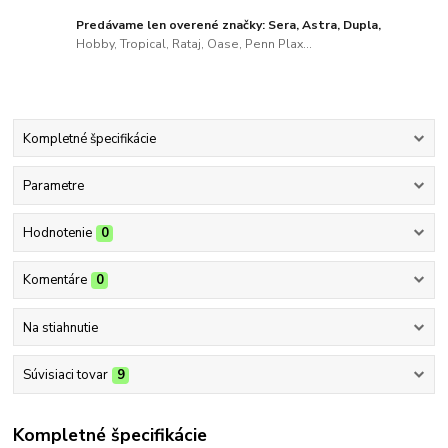
Predávame len overené značky: Sera, Astra, Dupla,
Hobby, Tropical, Rataj, Oase, Penn Plax...
Kompletné špecifikácie
Parametre
Hodnotenie
0
Komentáre
0
Na stiahnutie
Súvisiaci tovar
9
Kompletné špecifikácie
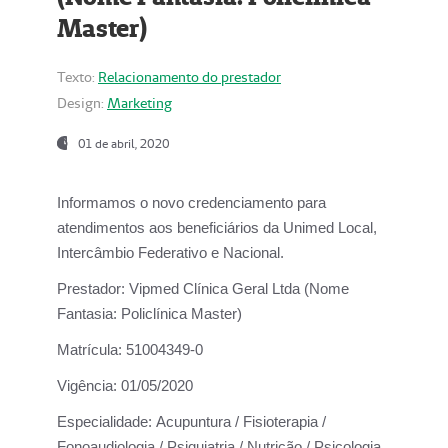
Master)
Texto:
Relacionamento do prestador
Design:
Marketing
01 de abril, 2020
Informamos o novo credenciamento para
atendimentos aos beneficiários da
Unimed Local,
Intercâmbio Federativo e Nacional.
Prestador:
Vipmed Clínica Geral Ltda (Nome
Fantasia: Policlínica Master)
Matrícula:
51004349-0
Vigência:
01/05/2020
Especialidade:
Acupuntura / Fisioterapia /
Fonoaudiologia / Psiquiatria / Nutrição / Psicologia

WHAT TO WORK ON | Which lines of the records contain the string "Master"? Show each of those lines in full, treating uppercase and lowercase as different.

RESULT OF THE EXERCISE |
Master)
Fantasia: Policlínica Master)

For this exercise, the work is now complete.